To help us wrestle with the yin/yang in yoga right now, we asked yogi-authors Neal Pollack and Stefanie Syman to weigh in. Are the sexy representations we’re seeing in yoga a new, fleeting, or not-so-pretty repressed side of the practice that we have to accept and deal with? Or is it a crank call with heavy breathing coming from outside the community?
Turns out, yoga has been associated with sex for a very long time, says Stefanie Syman, author of The Subtle Body: The Story of Yoga in America. “First because of Tantra—which in some forms, does use ritualized intercourse for spiritual liberation—and second because Americans feared that yoga was being used as a bait for more lurid and scandalous sexual rituals when the practice took hold around the turn of the century.”

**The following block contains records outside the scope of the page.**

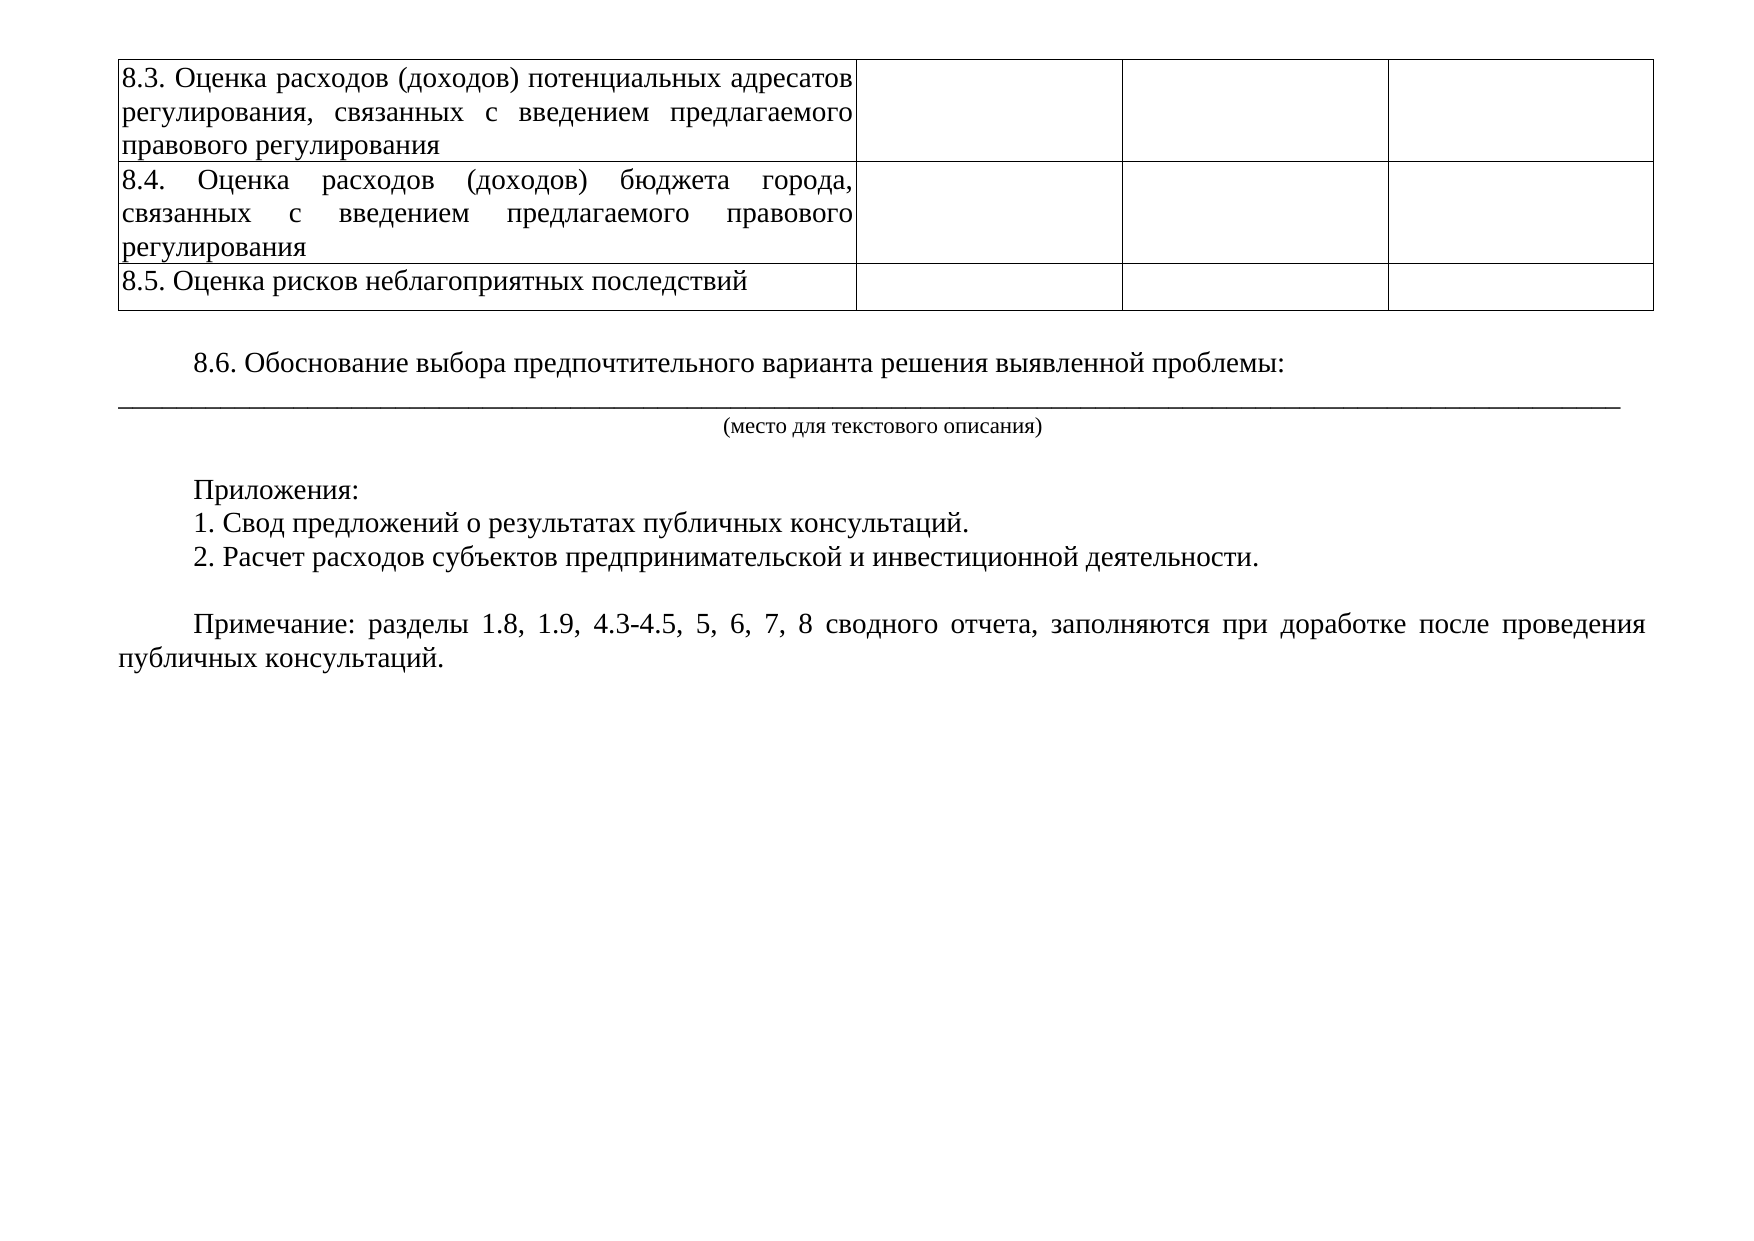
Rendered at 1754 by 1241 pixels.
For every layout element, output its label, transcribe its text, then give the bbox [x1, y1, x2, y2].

table_cell [1389, 162, 1653, 262]
table_cell [1123, 264, 1388, 310]
table_cell [857, 162, 1122, 262]
table_cell 8.3. Оценка расходов (доходов) потенциальных адресатов регулирования, связанных с введением предлагаемого правового регулирования [119, 60, 856, 161]
text (место для текстового описания) [118, 412, 1648, 438]
text 2. Расчет расходов субъектов предпринимательской и инвестиционной деятельности. [118, 539, 1648, 573]
table_cell [1123, 60, 1388, 161]
table_cell [857, 60, 1122, 161]
text 1. Свод предложений о результатах публичных консультаций. [118, 506, 1648, 539]
table_cell 8.5. Оценка рисков неблагоприятных последствий [119, 264, 856, 310]
table_cell [857, 264, 1122, 310]
table_cell [1389, 60, 1653, 161]
table_cell [1389, 264, 1653, 310]
text Приложения: [118, 472, 1648, 506]
table_cell 8.4. Оценка расходов (доходов) бюджета города, связанных с введением предлагаемого правового регулирования [119, 162, 856, 262]
table_cell [1123, 162, 1388, 262]
text 8.6. Обоснование выбора предпочтительного варианта решения выявленной проблемы: [118, 345, 1648, 378]
text _______________________________________________________________________________________________________ [118, 378, 1648, 412]
text Примечание: разделы 1.8, 1.9, 4.3-4.5, 5, 6, 7, 8 сводного отчета, заполняются при доработке после проведения публичных консультаций. [118, 606, 1648, 673]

Girls in Yoga Pants, as an example, exploits this association, says Syman. “And another one, which is that many people practice yoga precisely to be more sexually attractive (also not a new phenomenon, yoga was the top celebrity beauty “secret” in the 1950s).”
Neal Pollack, who’s just released Stretch: The Unlikely Making of a Yoga Dude, provides a both/and response to the issue: “Putting aside the given fact that women’s butts DO look good in yoga pants, I think this Girls in Yoga Pants website says a lot about yoga in the West and how it’s used and misused,” says Pollack.
“We have this mistaken impression that yoga is about the body, that if you practice it long enough and hard enough, you’re going to have a hot bod, a perfect shape, and all your problems are going to be solved. But as my teacher Richard Freeman once said to me during a class, ‘Some people think you do yoga to get a perfect body. And you CAN get a perfect body doing yoga. But you’re still going to die. And then you’ll have a perfect dead body.’”
Yoga exists to help us deal with the spirit and life, suggests Pollack. “Not to give us yet one more reason to strut and preen and show off our egos—or make people who don’t look as hot as us feel bad.” (Assuming, that we think we’re all that…)
To that, Mr. Pollack, we say “Namaste.”